Writing about my father’s experiences as a Prisoner of War is, on times, harrowing- not least because though I can date and place him in events I cannot really corroborate these as part of his story because other than two events- his capture and two snapshot on the forced march he never spoke about them. ‘Ifan suffered much.’said Mike Evans in a message to me after we discovered his mother was best friends with Nancy dad’s sister but at a distance of seventy five years I’m unlikely to find personal accounts now. So it’s almost a lost narrative slipping through my fingers in fragments of stories passed on, historical accounts, messages and impersonal service reports that say little about who he was. Moreover given that it is over 40 years since his death, it feels that he has slipped further down stream out of sight in a river-haze.

Part of this enterprise is a search for him – perhaps we always have an innate need to search for what is lost: keys, tickets, debit cards, childhood friends, school days, childhood summers and significant relationships. But it seems in some respects, that he is lost too a bit part in the greater narrative of historical accounts. Dad was never a ‘glory-boy’. His approach was to stay alive and survive. That he and fellow POW came close to being shot by SS captors is documented historically and coincides with one other story I’ve been told.

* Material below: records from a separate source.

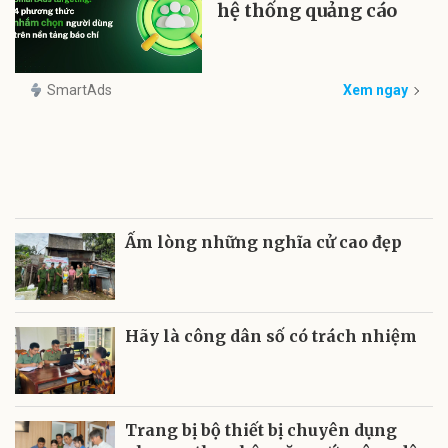
hệ thống quảng cáo
SmartAds
Xem ngay
Ấm lòng những nghĩa cử cao đẹp
Hãy là công dân số có trách nhiệm
Trang bị bộ thiết bị chuyên dụng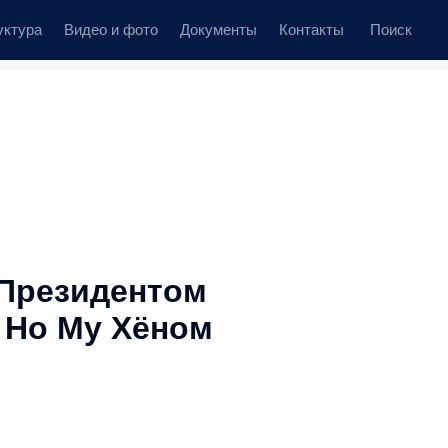
уктура
Видео и фото
Документы
Контакты
Поиск
 Президентом
 Но Му Хёном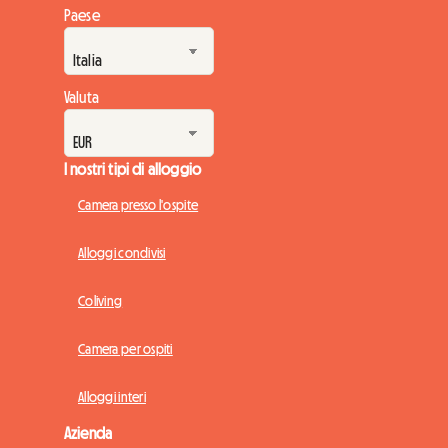
Paese
Valuta
I nostri tipi di alloggio
Camera presso l'ospite
Alloggi condivisi
Coliving
Camera per ospiti
Alloggi interi
Azienda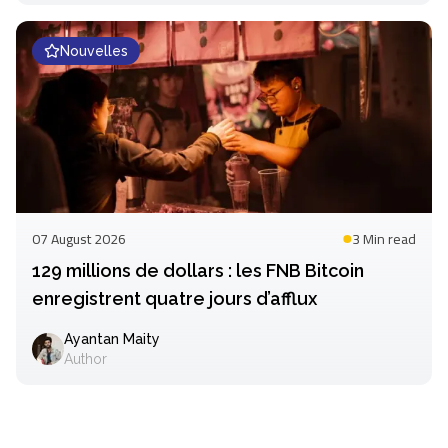
Nouvelles
07 August 2026
3 Min
read
129 millions de dollars : les FNB Bitcoin
enregistrent quatre jours d’afflux
Ayantan Maity
Author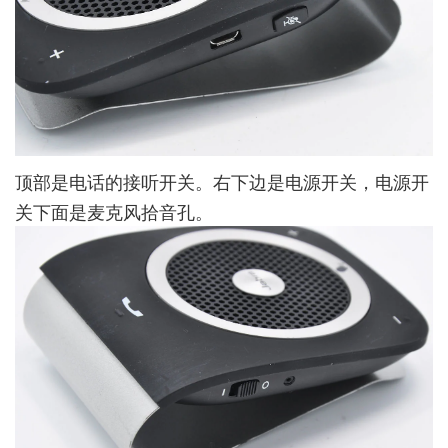
顶部是电话的接听开关。右下边是电源开关，电源开
关下面是麦克风拾音孔。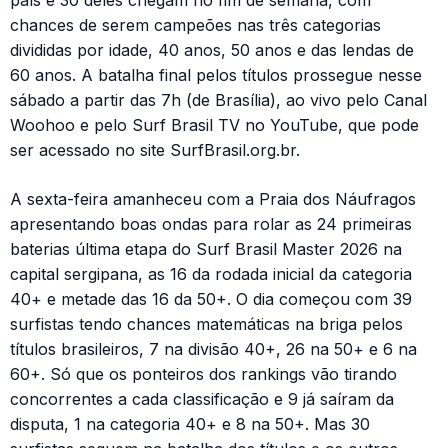
país e 30 deles chegam no fim de semana, com
chances de serem campeões nas três categorias
divididas por idade, 40 anos, 50 anos e das lendas de
60 anos. A batalha final pelos títulos prossegue nesse
sábado a partir das 7h (de Brasília), ao vivo pelo Canal
Woohoo e pelo Surf Brasil TV no YouTube, que pode
ser acessado no site SurfBrasil.org.br.
A sexta-feira amanheceu com a Praia dos Náufragos
apresentando boas ondas para rolar as 24 primeiras
baterias última etapa do Surf Brasil Master 2026 na
capital sergipana, as 16 da rodada inicial da categoria
40+ e metade das 16 da 50+. O dia começou com 39
surfistas tendo chances matemáticas na briga pelos
títulos brasileiros, 7 na divisão 40+, 26 na 50+ e 6 na
60+. Só que os ponteiros dos rankings vão tirando
concorrentes a cada classificação e 9 já saíram da
disputa, 1 na categoria 40+ e 8 na 50+. Mas 30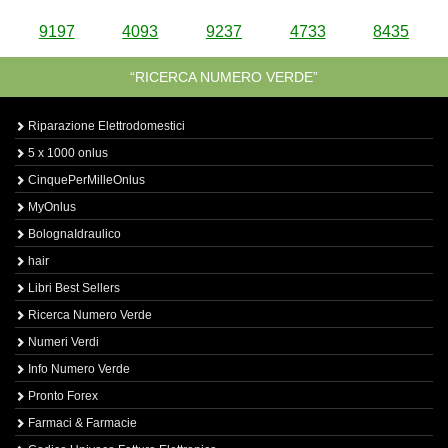
9197
4093
9237
4733
8435
“RICERCA NUMERO VERDE”
Riparazione Elettrodomestici
5 x 1000 onlus
CinquePerMilleOnlus
MyOnlus
BolognaIdraulico
hair
Libri Best Sellers
Ricerca Numero Verde
Numeri Verdi
Info Numero Verde
Pronto Forex
Farmaci & Farmacie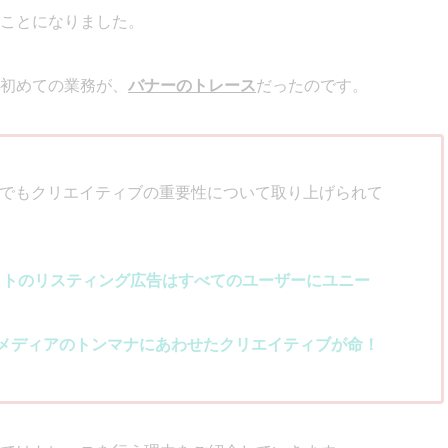
ことになりました。
初めての業務が、
バナーのトレース
だったのです。
記事でもクリエイティブの重要性について取り上げられて
イトのリスティング広告はすべてのユーザーにユニー
メディアのトンマナにあわせたクリエイティブが命！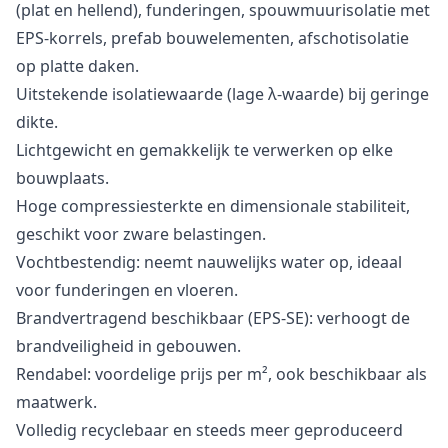
(plat en hellend), funderingen, spouwmuurisolatie met
EPS-korrels, prefab bouwelementen, afschotisolatie
op platte daken.
Uitstekende isolatiewaarde (lage λ-waarde) bij geringe
dikte.
Lichtgewicht en gemakkelijk te verwerken op elke
bouwplaats.
Hoge compressiesterkte en dimensionale stabiliteit,
geschikt voor zware belastingen.
Vochtbestendig: neemt nauwelijks water op, ideaal
voor funderingen en vloeren.
Brandvertragend beschikbaar (EPS-SE): verhoogt de
brandveiligheid in gebouwen.
Rendabel: voordelige prijs per m², ook beschikbaar als
maatwerk.
Volledig recyclebaar en steeds meer geproduceerd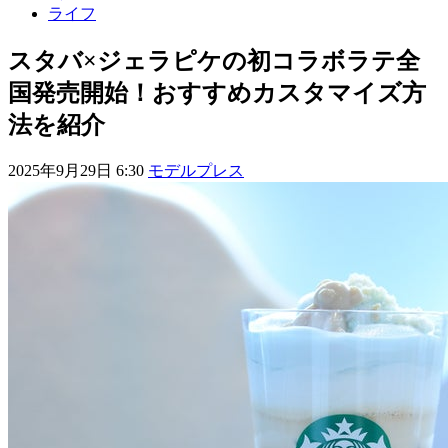
ライフ
スタバ×ジェラピケの初コラボラテ全
国発売開始！おすすめカスタマイズ方
法を紹介
2025年9月29日 6:30
モデルプレス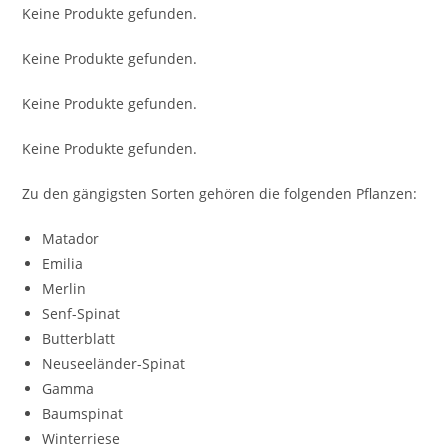
Keine Produkte gefunden.
Keine Produkte gefunden.
Keine Produkte gefunden.
Keine Produkte gefunden.
Zu den gängigsten Sorten gehören die folgenden Pflanzen:
Matador
Emilia
Merlin
Senf-Spinat
Butterblatt
Neuseeländer-Spinat
Gamma
Baumspinat
Winterriese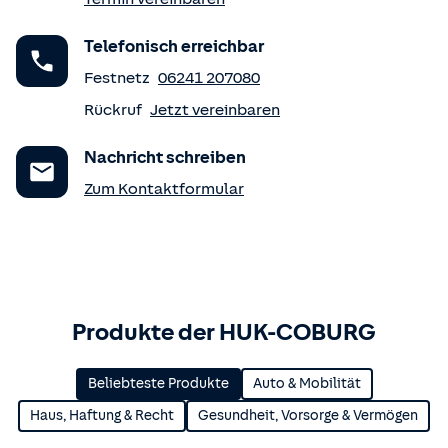
Telefonisch erreichbar
Festnetz
06241 207080
Rückruf
Jetzt vereinbaren
Nachricht schreiben
Zum Kontaktformular
Produkte der HUK-COBURG
Beliebteste Produkte
Auto & Mobilität
Haus, Haftung & Recht
Gesundheit, Vorsorge & Vermögen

Part of my concerns with narrative belong to the recent historical commemorations and remembrance services for WW1 and WW2. As a child, these services seemed more low key and muted. Dad, wearing a winter coat, bought poppies in Swansea Market, places them in the grass around St Mary’s , then we left for home. There was no discussion, no elaboration simply due respect and thanks and I suspect for dad. many memories. However, It’s hard not to feel there’s another elaborate narrative around the commemorations of the last two to three years and I would love to be a time-travelling historian to see how all this ties together with what’s going on in politics today. Maybe what I’m searching for is lost, maybe I’m a bit lost and am looking for what can be found. However it feels as if so many letters, documents and fragments are slipping through my fingers.